Document

But Charlie, IF it is an in-trust account, there MUST be a deemed disposition once the child reaches AOM (or at whatever post-AOM age the trust specifies). I feel as though we are talking about two different things here.


----------



## Charlie (May 20, 2011)

You're right MG. If it's a trust that owned assets that were then distributed to the kid then there is a disposition. Here, I think, it's the kid's earnings (and possibly qualifying gifts etc) so there's no disposition. It was always his money. There is no separate trust that owns the assets. No settler, beneficiary, trustee. The account just had to be registered in the parent's name for regulatory reasons.


----------



## MoneyGal (Apr 24, 2009)

I just went and re-read the whole thread; it isn't clear to me where the money is coming from. Yes to securities regulations vs. CRA regulations.


----------



## OhGreatGuru (May 24, 2009)

To go back to OP's original question/plan, he probably cannot set up an investing account such as a trading account for a 16-year old (other than through some mechanism such as a trust). A 16 yr. old is not legally an adult, and cannot enter into contracts.

They are allowed to buy CSB's and GICs.

Mutual funds? I don't know for sure, but I think they would be the same contract issue as with equities. 

I believe someone has mentioned it is possible to gift stocks to a minor, but I suspect they would be not allowed to sell them until they reached majority.

Might be a lot simpler to wait until he reaches 18 and can open a TFSA.


----------



## My Own Advisor (Sep 24, 2012)

My understanding is there is no min. age for RRSPs. For the TFSA you need to be 18. Discount brokerage account, 18. 

Good on you to start showing them the power of investing for the long-term, but you could always continue to show them the power of saving until age 18. A bigger bucket of cash to invest in a couple of years, with no tax implications.


----------



## LifeInsuranceCanada.com (Aug 20, 2012)

Sorry I was confusing.

Information supplied
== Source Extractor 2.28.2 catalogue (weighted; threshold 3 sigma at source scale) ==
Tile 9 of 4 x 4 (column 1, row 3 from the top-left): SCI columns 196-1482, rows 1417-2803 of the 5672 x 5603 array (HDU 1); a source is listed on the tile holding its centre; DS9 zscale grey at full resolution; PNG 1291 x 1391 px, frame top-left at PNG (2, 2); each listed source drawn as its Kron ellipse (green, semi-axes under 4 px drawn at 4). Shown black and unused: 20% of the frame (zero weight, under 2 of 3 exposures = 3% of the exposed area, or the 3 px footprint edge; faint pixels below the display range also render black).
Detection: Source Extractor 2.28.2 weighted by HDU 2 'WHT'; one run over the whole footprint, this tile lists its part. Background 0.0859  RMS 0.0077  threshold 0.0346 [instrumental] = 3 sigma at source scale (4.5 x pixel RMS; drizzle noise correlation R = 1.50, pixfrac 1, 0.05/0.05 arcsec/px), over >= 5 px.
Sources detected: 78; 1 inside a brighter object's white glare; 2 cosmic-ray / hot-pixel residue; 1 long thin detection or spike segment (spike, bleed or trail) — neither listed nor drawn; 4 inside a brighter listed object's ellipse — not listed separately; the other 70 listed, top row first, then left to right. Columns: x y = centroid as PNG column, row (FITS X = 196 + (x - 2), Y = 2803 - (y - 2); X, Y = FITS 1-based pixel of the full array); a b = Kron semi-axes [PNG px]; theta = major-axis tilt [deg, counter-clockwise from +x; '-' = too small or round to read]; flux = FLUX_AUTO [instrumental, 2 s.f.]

Prompt
Reproduce word for word the part of the forum thread that begins with "They are allowed" and stops after "(Sep 24, 2012)".

Result below
They are allowed to buy CSB's and GICs.

Mutual funds? I don't know for sure, but I think they would be the same contract issue as with equities. 

I believe someone has mentioned it is possible to gift stocks to a minor, but I suspect they would be not allowed to sell them until they reached majority.

Might be a lot simpler to wait until he reaches 18 and can open a TFSA.


----------



## My Own Advisor (Sep 24, 2012)